Now that autumn is here, the pumpkin spice craze sets in! But can we blame anybody for it? No!! Pumpkin Spice is good with everything!! It’s so comforting and is associated with Thanksgiving season where families and friends come together. Most pumpkin flavored goodies out in the market are, however, filled with sugar and carbs you shouldn't be eating. But, that doesn’t mean you have to stay away from Pumpkin Spice treats altogether. Here are some healthy pumpkin flavored treat recipes.
Pumpkin Oatmeal: You’ll need
1 14oz can of pumpkin puree unseasoned
2 cups water
2 cups unsweetened almond milk
3/4 teaspoon pumpkin pie spice
2 cups oatmeal (not the instant kind)
- In a large saucepan, combine the pumpkin puree, water, milk, and pumpkin pie spice and bring to a boil over high heat.
- Add oatmeal. Turn the heat down and cook and stir for about 15 minutes or according to your oatmeal instructions.
- When the oatmeal is tender, the oatmeal is ready to be served.
You can add honey, agave syrup, or heavy cream if you’d like to add more flavor.

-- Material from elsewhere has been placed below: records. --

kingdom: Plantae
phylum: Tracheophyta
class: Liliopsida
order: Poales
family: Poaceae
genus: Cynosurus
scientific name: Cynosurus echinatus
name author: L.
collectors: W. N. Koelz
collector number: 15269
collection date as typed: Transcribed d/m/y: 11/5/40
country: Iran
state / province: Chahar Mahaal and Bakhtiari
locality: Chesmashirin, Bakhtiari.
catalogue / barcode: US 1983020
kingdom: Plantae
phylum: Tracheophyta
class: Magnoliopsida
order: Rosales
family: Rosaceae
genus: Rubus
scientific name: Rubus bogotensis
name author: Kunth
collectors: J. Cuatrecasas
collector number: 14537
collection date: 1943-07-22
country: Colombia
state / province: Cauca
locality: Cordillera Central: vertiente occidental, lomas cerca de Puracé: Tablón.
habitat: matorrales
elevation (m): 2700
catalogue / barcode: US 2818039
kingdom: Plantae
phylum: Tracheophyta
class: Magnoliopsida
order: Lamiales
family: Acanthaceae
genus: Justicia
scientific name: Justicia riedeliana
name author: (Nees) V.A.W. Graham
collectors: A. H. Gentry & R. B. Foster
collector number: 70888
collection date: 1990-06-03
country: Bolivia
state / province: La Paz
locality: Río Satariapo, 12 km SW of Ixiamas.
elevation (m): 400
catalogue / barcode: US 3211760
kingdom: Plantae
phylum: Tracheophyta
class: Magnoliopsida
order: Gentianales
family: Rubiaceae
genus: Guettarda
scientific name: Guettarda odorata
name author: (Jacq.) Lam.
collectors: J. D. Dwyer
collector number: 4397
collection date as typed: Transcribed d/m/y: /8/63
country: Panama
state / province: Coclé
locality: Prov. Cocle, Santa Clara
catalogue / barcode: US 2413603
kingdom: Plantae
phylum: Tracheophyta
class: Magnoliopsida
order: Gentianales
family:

If you'd like to add some nuts, then we recommend pecan, almonds, or walnuts.
Pumpkin Spice Smoothie
1/2 cup organic pumpkin puree
2 medium sized bananas
1 handful of spinach
1-3 dates (depends on how sweet you’d like it)
1/2 cup unsweetened almond milk
Cinnamon to taste
Nutmeg to taste
1-2 handfuls of ice
- Mix everything except for the ice in a blender on medium speed for 30-40 seconds.
- Add ice and blend until creamy consistency is achieved.
- Add more nutmeg and/or cinnamon if needed.
Vegan Pumpkin Custard
Two 14oz cans coconut milk
2.5 tsp vanilla extract
2 tsp agar powder (to create gelatin consistency)
1/4 cup agave syrup
2 tbsp + 2 tsp brown sugar
2tsp pumpkin pie spice
1.5 cups pumpkin puree
salt to taste
- Mix all ingredients in a saucepan and bring it to a boil.
- Reduce heat and let mixture simmer for about 15 minutes
- Divide finished mixture between 8 small sample sized bowls or ramekins.
- Cool in refrigerator for 2 hours until ready to be served.